ARTIST STATEMENT

Subversive Beauty

An open field, rolling hillside, or urban canyon covered with orange, yellow, or purple flowers can produce stunning landscapes that inspire artists, photographers, or anyone who appreciates natural beauty. But frequently, those flowers are weeds or intruders growing beyond their native boundaries,  invading new habitats.  Some are natural plants that have been labeled weeds because they threaten  domesticated animals or crops. Others were introduced long ago by well-meaning amateur gardeners, early explorers, and professional landscapers, or carried to remote locations by hooves, boots, or wheels. Either way, humans have enabled these plants to redesign or recolor our views of the environments we see every day. 

Some of these intruders move in gradually, blurring the line between natural and unnatural.

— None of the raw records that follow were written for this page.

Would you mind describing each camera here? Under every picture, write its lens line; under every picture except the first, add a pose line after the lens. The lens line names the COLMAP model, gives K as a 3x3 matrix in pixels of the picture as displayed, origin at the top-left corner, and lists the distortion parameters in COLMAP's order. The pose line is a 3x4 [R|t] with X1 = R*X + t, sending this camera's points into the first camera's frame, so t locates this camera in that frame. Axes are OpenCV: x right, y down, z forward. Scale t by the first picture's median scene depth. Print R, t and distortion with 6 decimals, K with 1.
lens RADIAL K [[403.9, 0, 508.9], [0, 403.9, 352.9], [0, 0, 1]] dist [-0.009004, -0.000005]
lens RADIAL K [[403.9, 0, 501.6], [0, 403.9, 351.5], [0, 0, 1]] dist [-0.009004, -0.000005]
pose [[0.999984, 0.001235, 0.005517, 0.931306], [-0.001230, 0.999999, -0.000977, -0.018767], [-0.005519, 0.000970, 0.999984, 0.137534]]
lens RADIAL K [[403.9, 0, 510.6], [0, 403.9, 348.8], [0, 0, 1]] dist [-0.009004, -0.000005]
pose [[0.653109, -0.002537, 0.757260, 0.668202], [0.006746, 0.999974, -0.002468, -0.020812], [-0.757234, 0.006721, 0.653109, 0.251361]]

They thrive, changing the landscape’s appearance and altering what we recognize as beautiful. We label  these interlopers subversive, aggressive, invasive, noxious, yet they are almost always beautiful - deceptively beautiful. 

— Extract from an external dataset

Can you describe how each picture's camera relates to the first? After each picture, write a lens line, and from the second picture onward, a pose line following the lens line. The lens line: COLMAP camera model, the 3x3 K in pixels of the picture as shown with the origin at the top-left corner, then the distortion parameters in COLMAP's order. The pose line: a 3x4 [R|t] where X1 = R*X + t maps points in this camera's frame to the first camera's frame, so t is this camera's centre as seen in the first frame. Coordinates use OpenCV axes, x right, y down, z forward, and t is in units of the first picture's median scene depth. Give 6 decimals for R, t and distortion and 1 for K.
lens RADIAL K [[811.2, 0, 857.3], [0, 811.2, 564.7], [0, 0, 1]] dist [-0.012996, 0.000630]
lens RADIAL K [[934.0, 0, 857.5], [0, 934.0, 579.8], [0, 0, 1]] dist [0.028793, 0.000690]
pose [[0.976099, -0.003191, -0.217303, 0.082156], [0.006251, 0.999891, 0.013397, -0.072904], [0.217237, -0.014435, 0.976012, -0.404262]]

My work focuses on the strain put on natural environments by these weeds and our complex relationship with them. We have forever changed our  fields, urban parks, and landscapes into something manipulated, man made. 

I shot my photographs in the fields, backyards, and roadsides where these plants now thrive.  I then digitally altered and manipulated the photographs to create these images, reinforcing the complexity of our relationship to the natural world.